While I was on a gig this last weekend, Paul went camping on Mt. Whitney with a group of our friends. One of them – a highly fit, healthy guy – suddenly felt unwell on Friday afternoon, and within minutes he was having what looked like a seizure. Paul and our friend’s wife rushed him down the mountain, meeting the ambulance halfway. Turns out it was vasovagal syncope, which might have been a result of dehydration and/or altitude.
He’s going to be fine. But his wife was really shaken. I reached out to her, letting her know I wanted to support her in any way I could; as my spouse recently went through an acute and life-changing health scare, I have a good idea of some of the tumultuous emotions and anxious projections she may be processing. But that’s all I have; a good idea.
I often think about empathy – the recognizing, understanding and sharing of thoughts and feelings of another person. It’s the foundation of relationships, enabling prosocial/cooperative behaviors to emerge from within ourselves, rather than a behavior forced externally. By shifting the focus to the internal state of another person, it helps us make moral decisions; by assuming the cognitive state of another, we’re able to see their perspective and thus create deeper connection.
Which is all profoundly necessary and a cornerstone of society, but I am cautious about the notion of “walking in someone else’s shoes”.
My wariness is twofold. The first applies to situations like the one I described above. When Paul went through his acute health crisis earlier this year, I was initially bombarded by a sense of terror and a loss of control. Watching a loved one in what was a near-critical situation can reframe the present and the future in an intense way! I, like so many, live my day-to-day with the underlying assumption of a modicum of stability, and a projection of a long future in which things go basically as planned. One could argue that this is totally unrealistic – we can’t ever discount the possibility of surprises/disasters/scares (Covid has re-taught us of this). But constant fear of possible negative events would certainly gobble up immense amounts of psychic space and be a barrier to living fully and well. So we try to live in the present and hope for the best.
When the worst happens, it is truly earth-shifting, because your sense of what is happening, and what can happen, is suddenly jarred off-kilter; the precarious balance of our sense of reality is threatened, and we’re forced to reexamine our own images of our lives, both now and in the future.
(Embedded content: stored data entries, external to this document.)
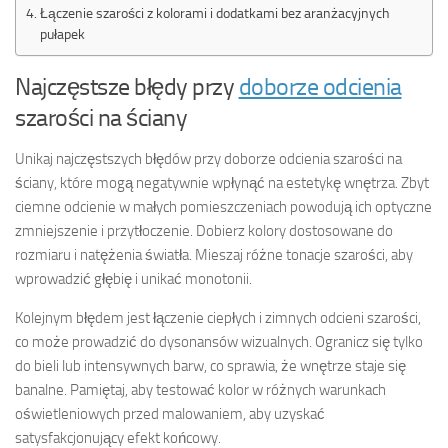
Łączenie szarości z kolorami i dodatkami bez aranżacyjnych
pułapek
Najczęstsze błędy przy
doborze odcienia
szarości na ściany
Unikaj najczęstszych błędów przy doborze odcienia szarości na
ściany, które mogą negatywnie wpłynąć na estetykę wnętrza. Zbyt
ciemne odcienie w małych pomieszczeniach powodują ich optyczne
zmniejszenie i przytłoczenie. Dobierz kolory dostosowane do
rozmiaru i natężenia światła. Mieszaj różne tonacje szarości, aby
wprowadzić głębię i unikać monotonii.
Kolejnym błędem jest łączenie ciepłych i zimnych odcieni szarości,
co może prowadzić do dysonansów wizualnych. Ogranicz się tylko
do bieli lub intensywnych barw, co sprawia, że wnętrze staje się
banalne. Pamiętaj, aby testować kolor w różnych warunkach
oświetleniowych przed malowaniem, aby uzyskać
satysfakcjonujący efekt końcowy.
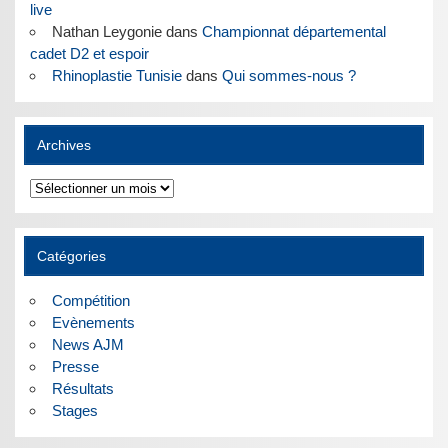
live
Nathan Leygonie
dans
Championnat départemental
cadet D2 et espoir
Rhinoplastie Tunisie
dans
Qui sommes-nous ?
Archives
Archives
Catégories
Compétition
Evènements
News AJM
Presse
Résultats
Stages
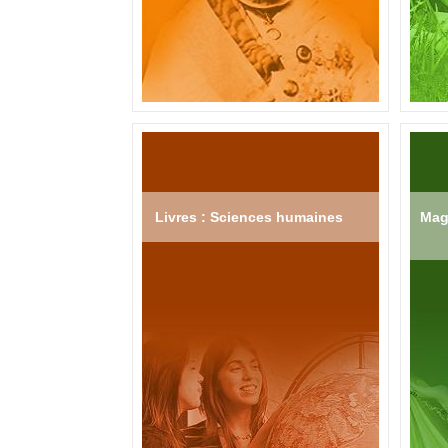
Livres : Sciences humaines
Mag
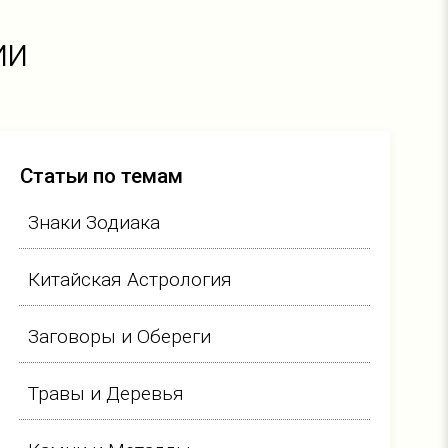
ии
Статьи по темам
Знаки Зодиака
Китайская Астрология
Заговоры и Обереги
Травы и Деревья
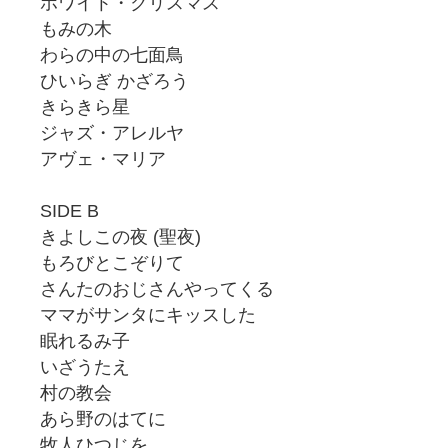
ホワイト・クリスマス
もみの木
わらの中の七面鳥
ひいらぎ かざろう
きらきら星
ジャズ・アレルヤ
アヴェ・マリア
SIDE B
きよしこの夜 (聖夜)
もろびとこぞりて
さんたのおじさんやってくる
ママがサンタにキッスした
眠れるみ子
いざうたえ
村の教会
あら野のはてに
牧人ひつじを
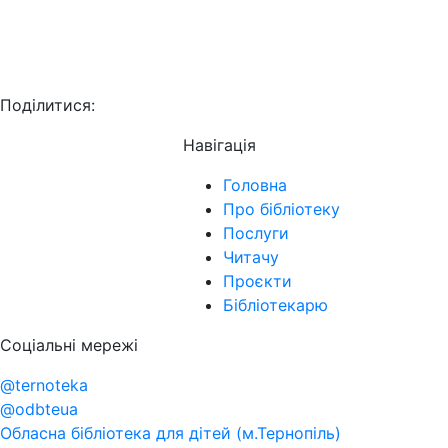
Поділитися:
Навігація
Головна
Про бібліотеку
Послуги
Читачу
Проєкти
Бібліотекарю
Соціальні мережі
@ternoteka
@odbteua
Обласна бібліотека для дітей (м.Тернопіль)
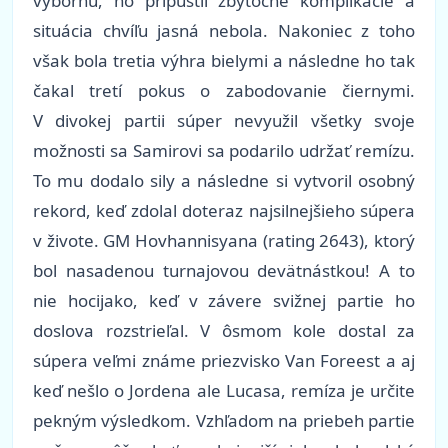
výbornú, no pripustil zbytočné komplikácie a
situácia chvíľu jasná nebola. Nakoniec z toho
však bola tretia výhra bielymi a následne ho tak
čakal tretí pokus o zabodovanie čiernymi.
V divokej partii súper nevyužil všetky svoje
možnosti sa Samirovi sa podarilo udržať remízu.
To mu dodalo sily a následne si vytvoril osobný
rekord, keď zdolal doteraz najsilnejšieho súpera
v živote. GM Hovhannisyana
(
rating 2643
), ktorý
bol nasadenou turnajovou devätnástkou! A to
nie hocijako, keď v závere svižnej partie ho
doslova rozstrieľal. V ôsmom kole dostal za
súpera veľmi známe priezvisko Van Foreest a aj
keď nešlo o Jordena ale Lucasa, remíza je určite
pekným výsledkom. Vzhľadom na priebeh partie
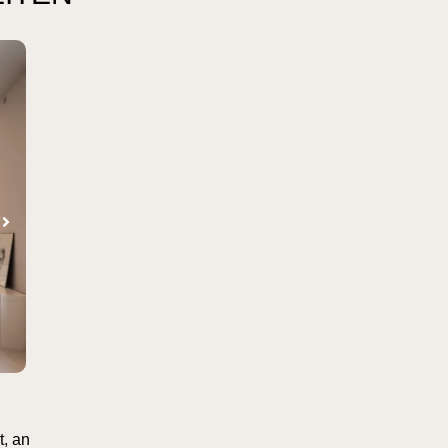
t, an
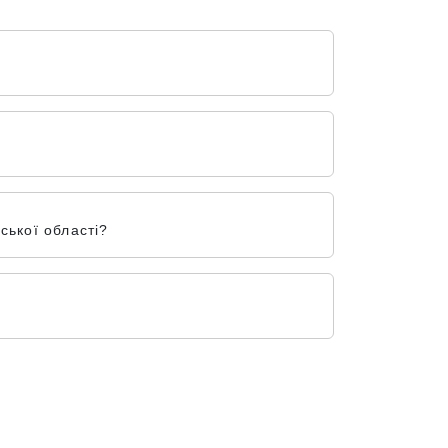
ської області?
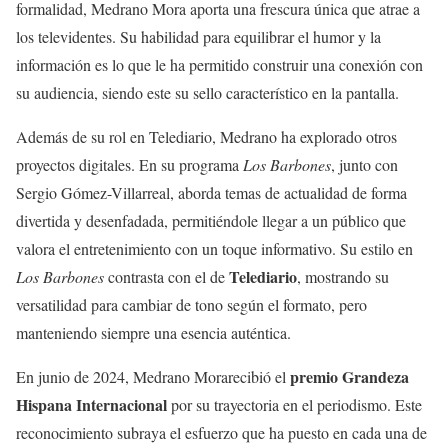
formalidad, Medrano Mora aporta una frescura única que atrae a
los televidentes. Su habilidad para equilibrar el humor y la
información es lo que le ha permitido construir una conexión con
su audiencia, siendo este su sello característico en la pantalla.
Además de su rol en Telediario, Medrano ha explorado otros
proyectos digitales. En su programa
Los Barbones
, junto con
Sergio Gómez-Villarreal, aborda temas de actualidad de forma
divertida y desenfadada, permitiéndole llegar a un público que
valora el entretenimiento con un toque informativo. Su estilo en
Telediario
Los Barbones
contrasta con el de
, mostrando su
versatilidad para cambiar de tono según el formato, pero
manteniendo siempre una esencia auténtica.
premio Grandeza
En junio de 2024, Medrano Morarecibió el
Hispana Internacional
por su trayectoria en el periodismo. Este
reconocimiento subraya el esfuerzo que ha puesto en cada una de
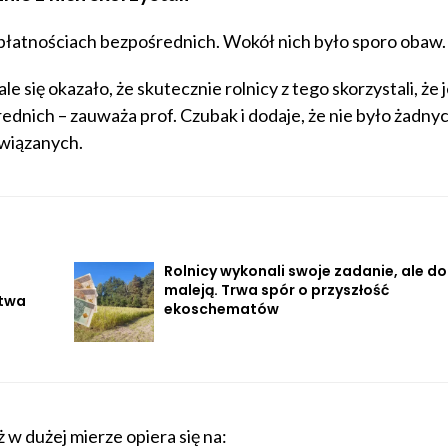
płatnościach bezpośrednich. Wokół nich było sporo obaw.
e się okazało, że skutecznie rolnicy z tego skorzystali, że j
dnich – zauważa prof. Czubak i dodaje, że nie było żadny
wiązanych.
Rolnicy wykonali swoje zadanie, ale d
maleją. Trwa spór o przyszłość
stwa
ekoschematów
ż w dużej mierze opiera się na:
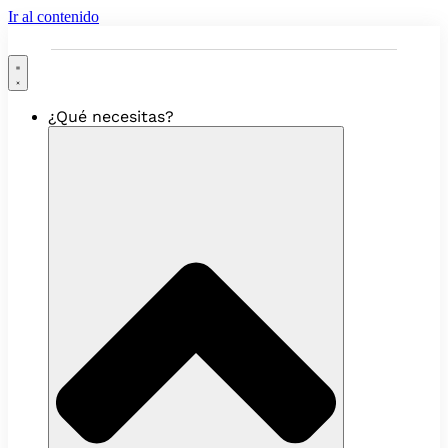
Ir al contenido
¿Qué necesitas?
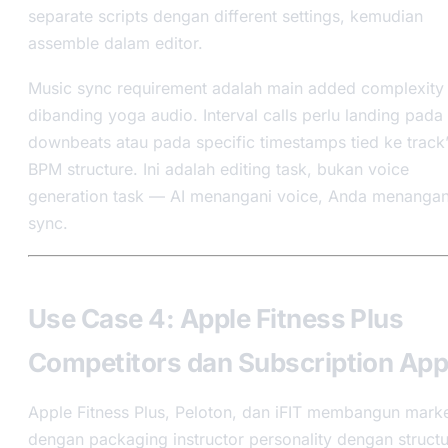
separate scripts dengan different settings, kemudian
assemble dalam editor.
Music sync requirement adalah main added complexity
dibanding yoga audio. Interval calls perlu landing pada
downbeats atau pada specific timestamps tied ke track
BPM structure. Ini adalah editing task, bukan voice
generation task — AI menangani voice, Anda menangan
sync.
Use Case 4: Apple Fitness Plus
Competitors dan Subscription Ap
Apple Fitness Plus, Peloton, dan iFIT membangun mark
dengan packaging instructor personality dengan struct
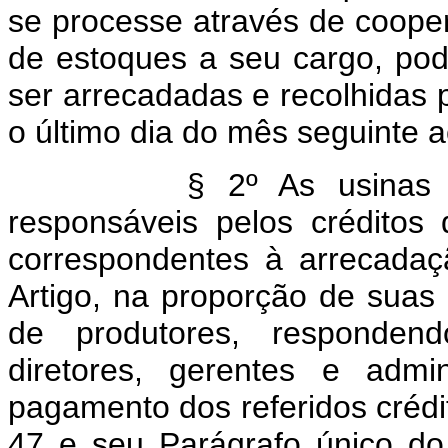
se processe através de coope
de estoques a seu cargo, pode
ser arrecadadas e recolhidas 
o último dia do mês seguinte 
§ 2º As usinas cooper
responsáveis pelos créditos 
correspondentes à arrecadaç
Artigo, na proporção de suas
de produtores, respondend
diretores, gerentes e admin
pagamento dos referidos crédit
47 e seu Parágrafo único d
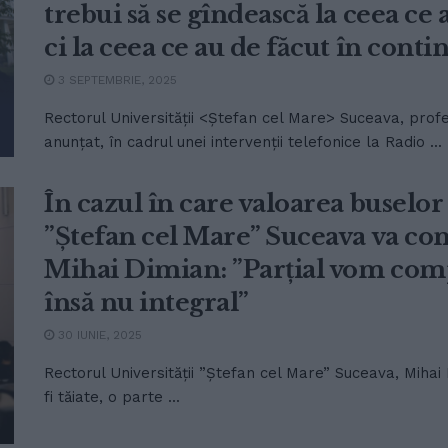
trebui să se gîndească la ceea ce 
ci la ceea ce au de făcut în conti
3 SEPTEMBRIE, 2025
Rectorul Universității <Ștefan cel Mare> Suceava, profe
anunțat, în cadrul unei intervenții telefonice la Radio ...
În cazul în care valoarea buselor 
”Ștefan cel Mare” Suceava va co
Mihai Dimian: ”Parțial vom comp
însă nu integral”
30 IUNIE, 2025
Rectorul Universității ”Ștefan cel Mare” Suceava, Mihai 
fi tăiate, o parte ...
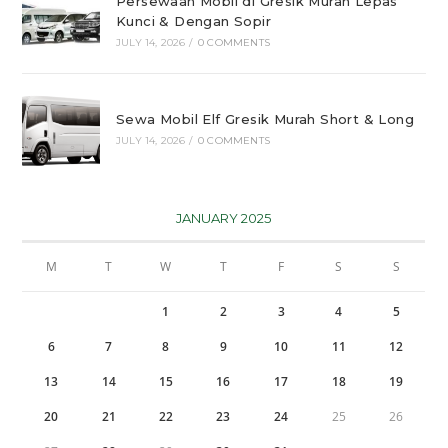
Persewaan Mobil di Gresik Murah Lepas
Kunci & Dengan Sopir
JULY 14, 2026
/
0 COMMENTS
Sewa Mobil Elf Gresik Murah Short & Long
JULY 14, 2026
/
0 COMMENTS
JANUARY 2025
M
T
W
T
F
S
S
1
2
3
4
5
6
7
8
9
10
11
12
13
14
15
16
17
18
19
20
21
22
23
24
25
26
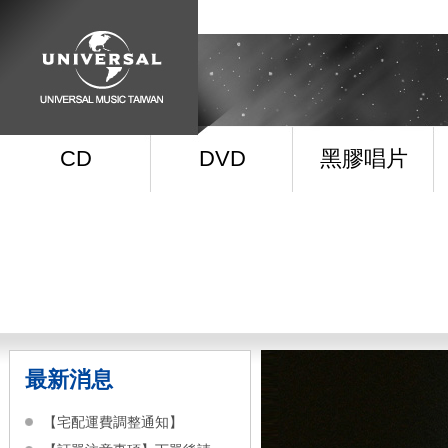
CD
DVD
黑膠唱片
最新消息
【宅配運費調整通知】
And that’s HARD. As Paul’s hospital stay extended on and off for months, the learning curve was steep.
That’s all to say, I have experienced a spouse’s acute health crisis, and so I have a good grasp on the kinds of emotions my friend is now going through.
That is not to say, however, that I “know what she’s feeling”, because I can’t possibly completely put myself in her shoes. To me, empathy comes with the suggestion that we’re able to enter another person’s cognitive state – to actually feel what they feel – and I don’t think that’s reasonable. Even if we went through absolutely identical experiences, we are both separate entities that are an amalgam of our unique genes and experiences. While we may have a better idea of each other’s feelings than someone who doesn’t share our experiences, we can’t feel the same emotions. So you can understand that I’m a bit cautious when anyone uses phrases like “I empathize”.
Sympathy is more accurate. Sympathy indicates that we understand what the other person may be feeling rather that feeling what they’re feeling. This seems a better representation of what I felt for my friend – I appreciated her experience, and could grasp the nature of her feelings, but not try to feel them.
But better still than sympathy is compassion, because it requires neither mutual feeling nor understanding. It’s simply the willingness and desire to relieve the pain and suffering of another. And so
I find the idea of compassion to be the most useful, because we needn’t try to enter into that suffering, and we don’t need to analyze or try to comprehend another’s experience. We merely need to extend a hand. When I’m in pain or grief, the thing I most want to hear is “how can I help”, because even if there is no way to change the situation that’s causing me pain, simply knowing that someone wants comfort me and try to alleviate the pain is enough to ease my grief.
A final thought about empathy. When my dad died, we were all devastated, none more than my mom (at least outwardly). She had never imagined life without a spouse, and on top of reeling from the loss of a loved one, she had little about many of the practical facets of life (she didn’t know anything about health insurance, or where the fuse box was, for instance). She was mired in confusion and desperation and disbelief and anguish. Instead of staying within myself, so that I could extend compassion to her, I took it upon myself to take on her emotions, because it felt like the only way to understand her. That lasted many years, as I kept feeling her anger and sadness, not as an observer, but as someone who was as mired in her emotions as she was. And of course, that interfered with my ability to help her in any way, as I was too wrapped up in her feelings. Empathy, in that situation, was harmful.
And so while empathy may have some place in trying to see another’s perspective from inside of them, in the end, it has it’s limits. “I know how you feel”? Probably not!